→ Zadanie:
Przepisz dokładnie wiersze pozycji, zaczynając od wiersza zawierającego „common name: Fen bedstraw”, a kończąc na ostatnim wierszu pozycji, oba włącznie. Obrazy pomiń w odpowiedzi.

***** Wyodrębnione dane *****

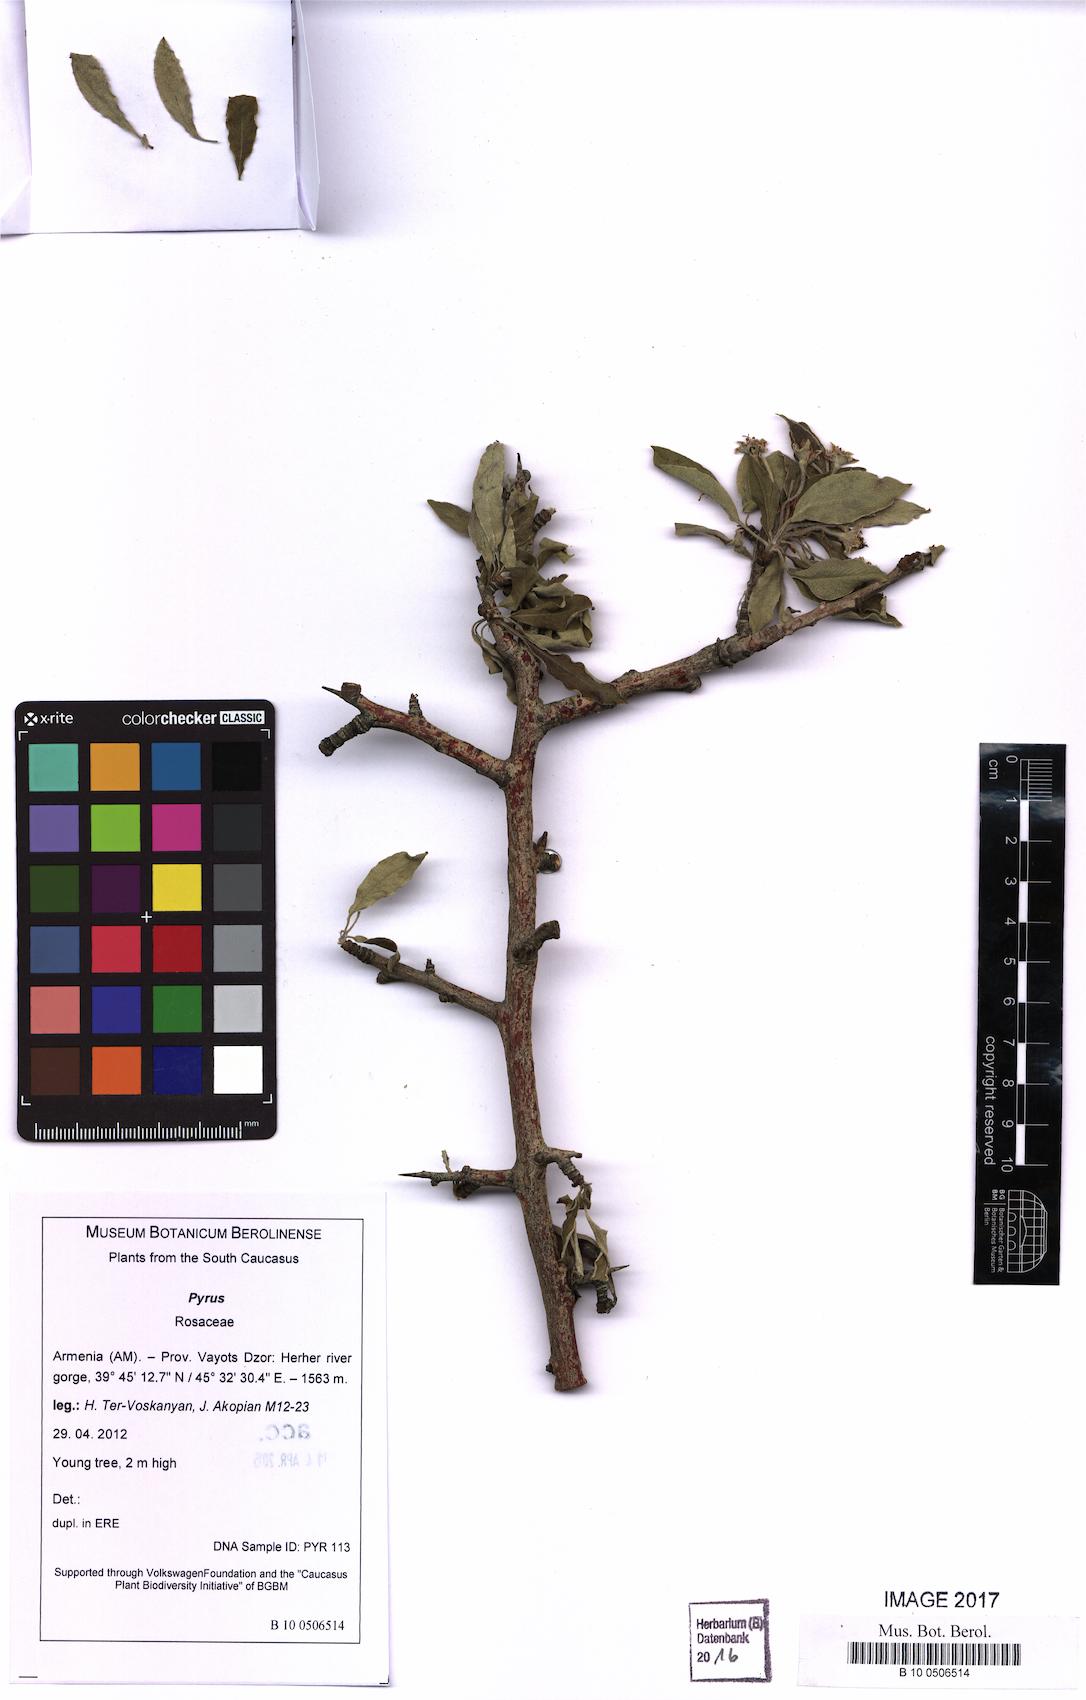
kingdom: Plantae
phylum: Tracheophyta
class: Magnoliopsida
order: Rosales
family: Rosaceae
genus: Pyrus
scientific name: Pyrus
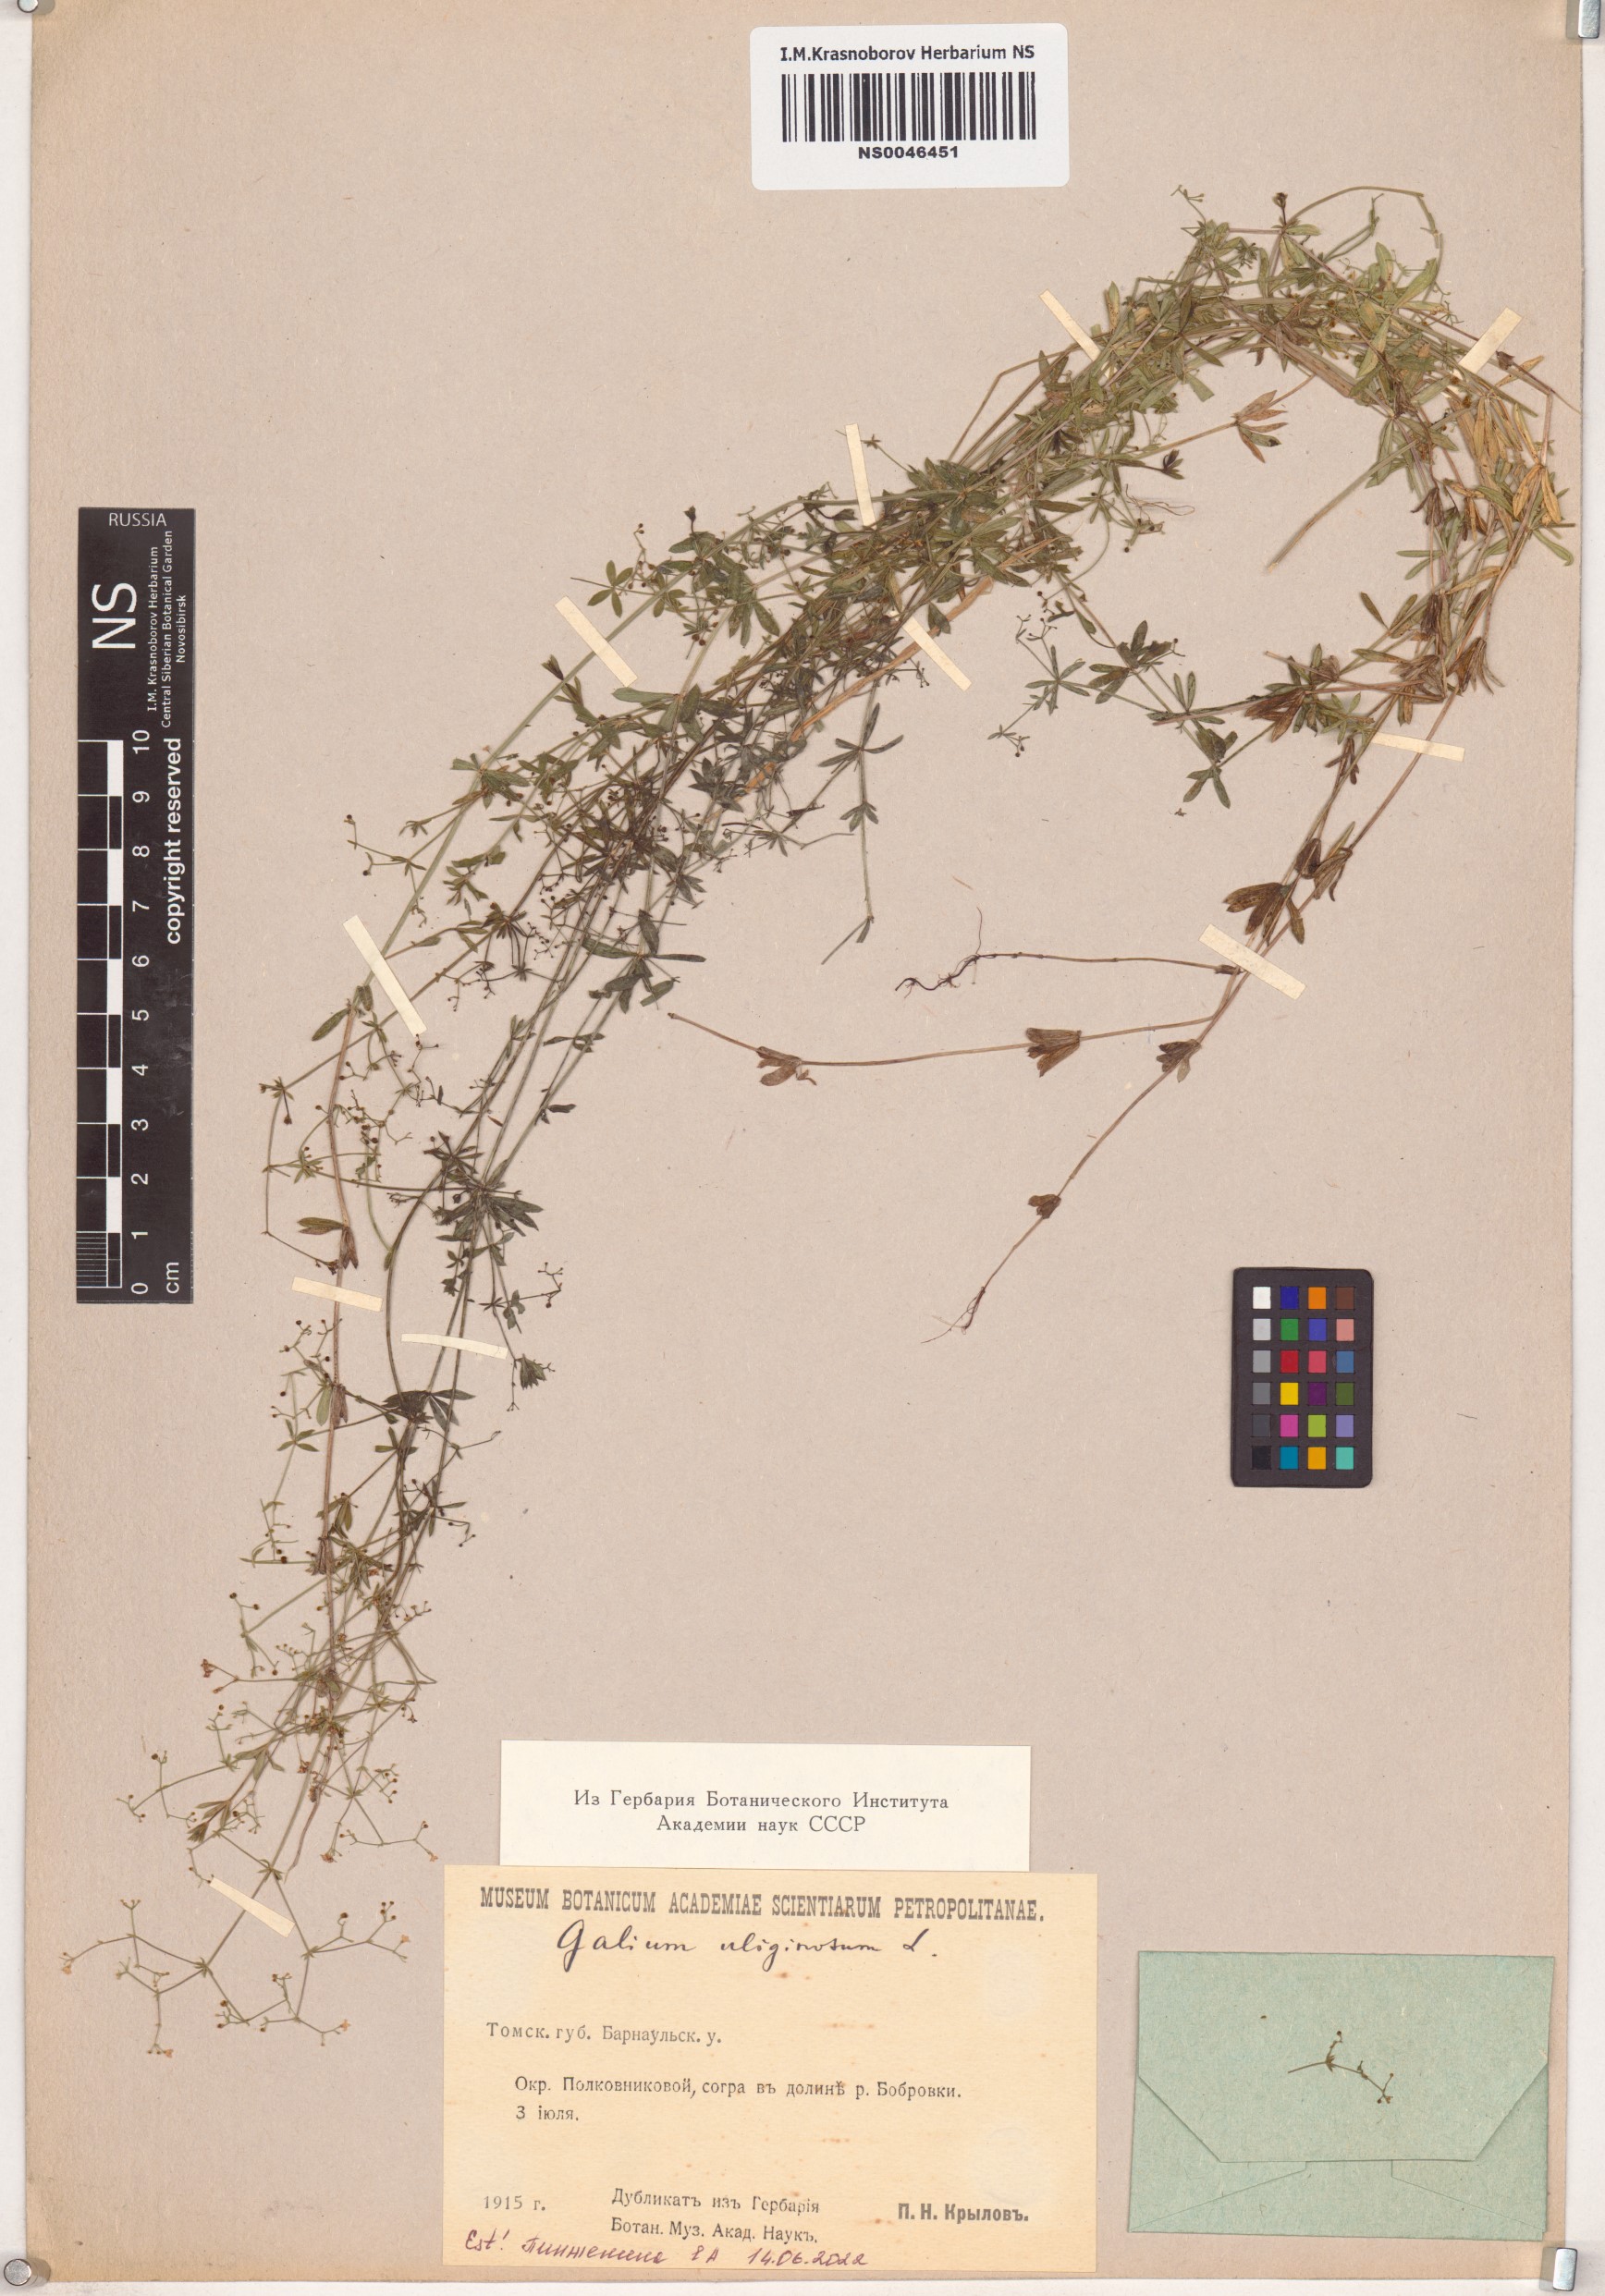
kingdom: Plantae
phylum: Tracheophyta
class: Magnoliopsida
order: Gentianales
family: Rubiaceae
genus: Galium
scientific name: Galium uliginosum
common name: Fen bedstraw
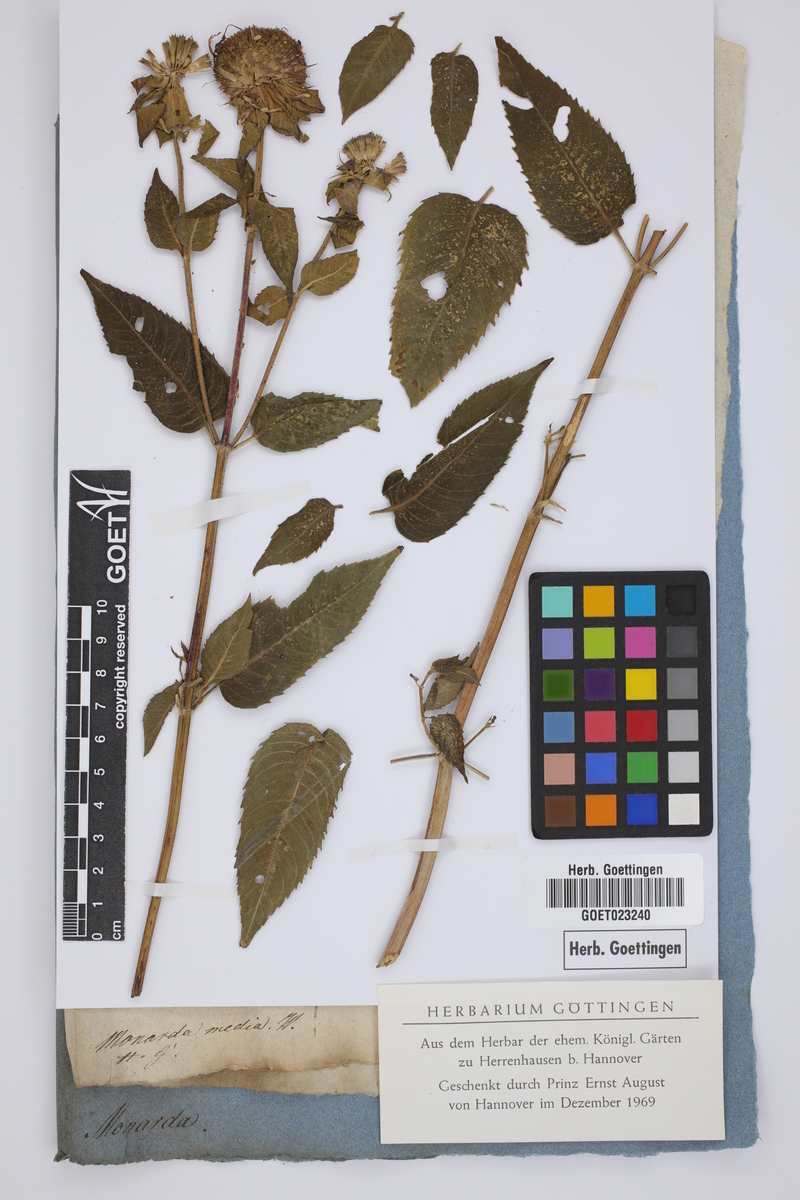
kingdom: Plantae
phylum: Tracheophyta
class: Magnoliopsida
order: Lamiales
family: Lamiaceae
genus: Monarda
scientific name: Monarda media
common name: Purple bergamot
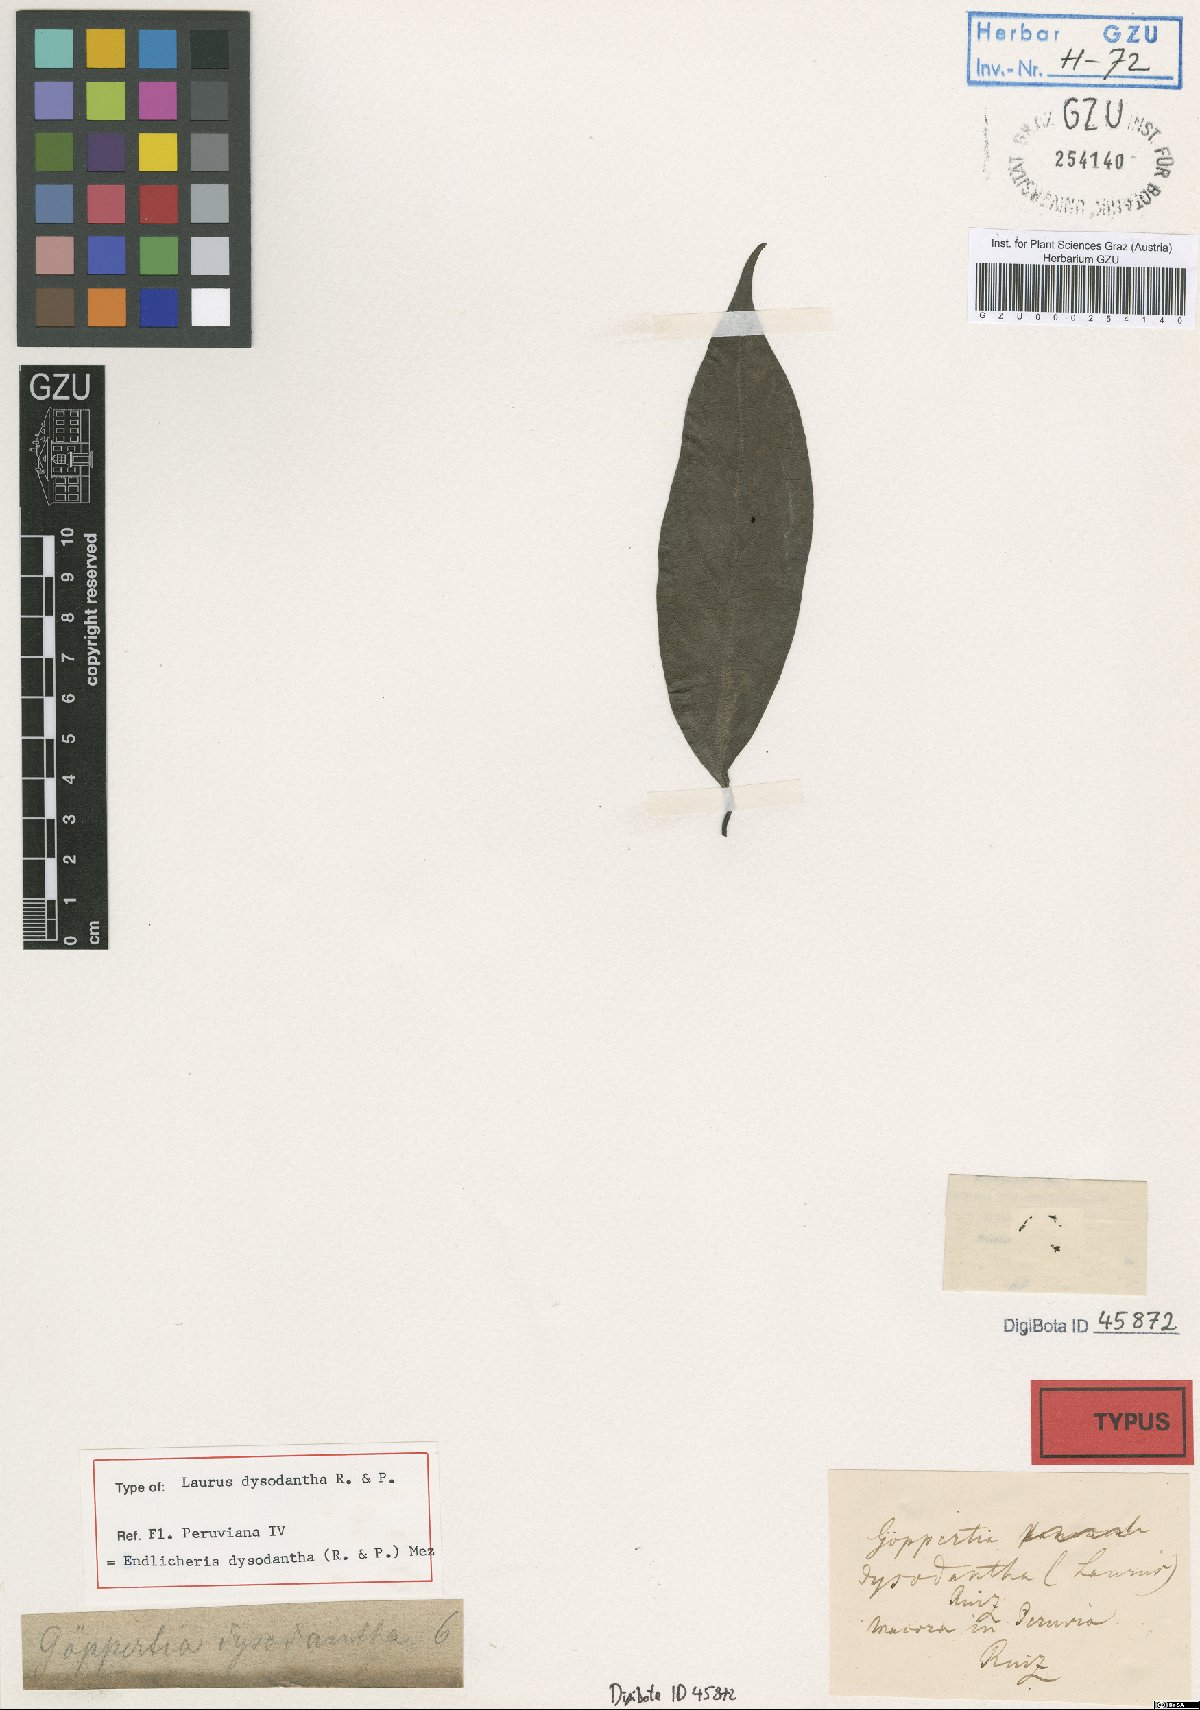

*****

→ Poprawna odpowiedź:
common name: Fen bedstraw
kingdom: Plantae
phylum: Tracheophyta
class: Magnoliopsida
order: Lamiales
family: Lamiaceae
genus: Monarda
scientific name: Monarda media
common name: Purple bergamot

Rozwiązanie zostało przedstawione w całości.